Hrm. There's an idea.

I'm not sure it'd actually work, but the MC14500B is simple enough with its 16 instructions that I could actually emulate an 8-bit wide, two-cycle Von Neumann version of it with, say, an Atmel MCU. Same 16 opcodes, just a wider data path and integrated program counter and return stack.

Two-cycle might not be possible, given machine word length -- which would be fixed at 4+address width bits. So, for a 16-bit address bus, that's three cycles to read in each instruction, then a cycle to execute the instruction.

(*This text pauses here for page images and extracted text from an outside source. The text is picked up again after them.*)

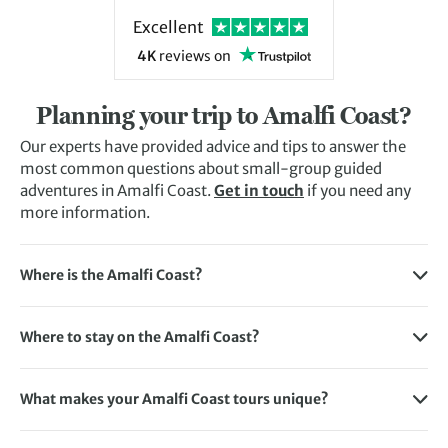
Excellent
4K
reviews
on
Planning your trip to Amalfi Coast?
Our experts have provided advice and tips to answer the
most common questions about small-group guided
adventures in Amalfi Coast.
Get in touch
if you need any
more information.
Where is the Amalfi Coast?
The Amalfi Coast stretches along the southern coastline of
Italy’s Sorrentine Peninsula. It’s roughly 50km long and
Where to stay on the Amalfi Coast?
features beautiful towns and cities along the way, including
There are plenty of stylish places to stay on the Amalfi
Amalfi, Ravello, and Positano.
Coast and our tours aim to cover as many of them as
What makes your Amalfi Coast tours unique?
possible. Some of the places you can stay on your Amalfi
With years of experience in this region, we know the trails,
Coast holiday include Bomerano, Amalfi, Ravello, Positano,
towns and traditions inside out. You’ll explore in the
Capri.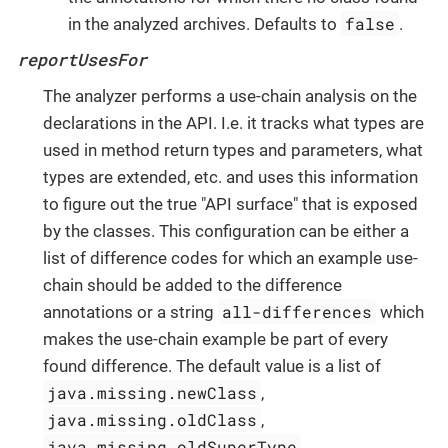
false
in the analyzed archives. Defaults to
.
reportUsesFor
The analyzer performs a use-chain analysis on the
declarations in the API. I.e. it tracks what types are
used in method return types and parameters, what
types are extended, etc. and uses this information
to figure out the true "API surface" that is exposed
by the classes. This configuration can be either a
list of difference codes for which an example use-
chain should be added to the difference
all-differences
annotations or a string
which
makes the use-chain example be part of every
found difference. The default value is a list of
java.missing.newClass
,
java.missing.oldClass
,
java.missing.oldSuperType
,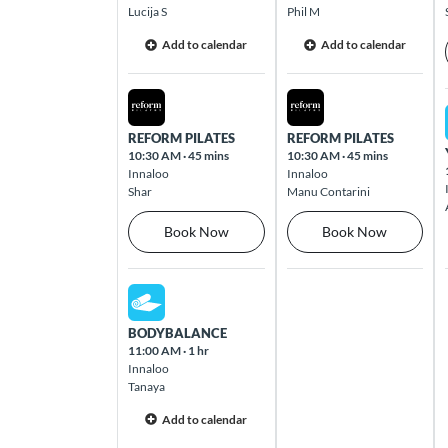
Lucija S
Phil M
Cross Roads
Add to calendar
Add to calendar
Cnr Goodwood Road & Cross Road
Westbourne Park 5041
Sat Aug 08 2026
Sun Aug 09 2026
REFORM PILATES
REFORM PILATES
Dernancourt
10:30 AM
·
45 mins
10:30 AM
·
45 mins
Dernancourt Shopping Centre, 820 – 822
Innaloo
Innaloo
Lower North-East Road Dernancourt
Shar
Manu Contarini
5075
Book Now
Book Now
Dingley
Cnr Dandenong Road & Tootal Road
Sat Aug 08 2026
Dingley 3172
BODYBALANCE
11:00 AM
·
1 hr
Innaloo
Edward St
Tanaya
103 Edward Street Brisbane 4000
Add to calendar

It'd need 16 pins for address, 8 for data, plus /RD and /WR strobes.

So, it would be like:

Cycle 0: load opcode byte from PC address. Increment PC address.

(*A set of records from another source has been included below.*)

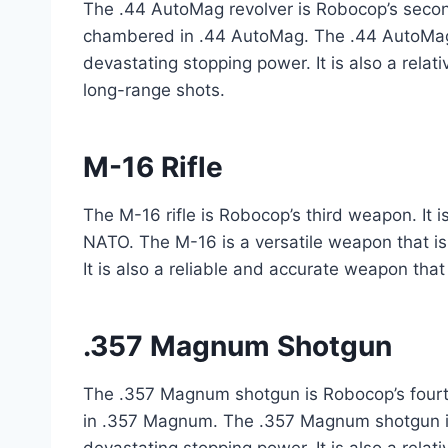
The .44 AutoMag revolver is Robocop’s second
chambered in .44 AutoMag. The .44 AutoMag i
devastating stopping power. It is also a rela
long-range shots.
M-16 Rifle
The M-16 rifle is Robocop’s third weapon. It 
NATO. The M-16 is a versatile weapon that is 
It is also a reliable and accurate weapon that
.357 Magnum Shotgun
The .357 Magnum shotgun is Robocop’s fourt
in .357 Magnum. The .357 Magnum shotgun is 
devastating stopping power. It is also a relat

Cycle 1: Load low address byte from PC address. Increment PC address.

Cycle 2: Load high address byte from PC address. Increment PC address.

Cycle 3: Execute instruction.

"Cycle" here meaning an emulated machine cycle, not an MCU cycle.

The code to execute the instruction could literally be a 16-case switch statement on the low four bits of the opcode byte. A 16-bit variable for PC, boolean flags for IEN and OEN, a byte variable for the result register, and functions to load and store to and from the address/data bus using GPIO pins.

Oooh, another 8 output pins for the result register, if we're really emulating the MC14500B arch.

This is moving more into Pi Pico territory than Atmel.

What the hell language do you code for the Pico in, anyway?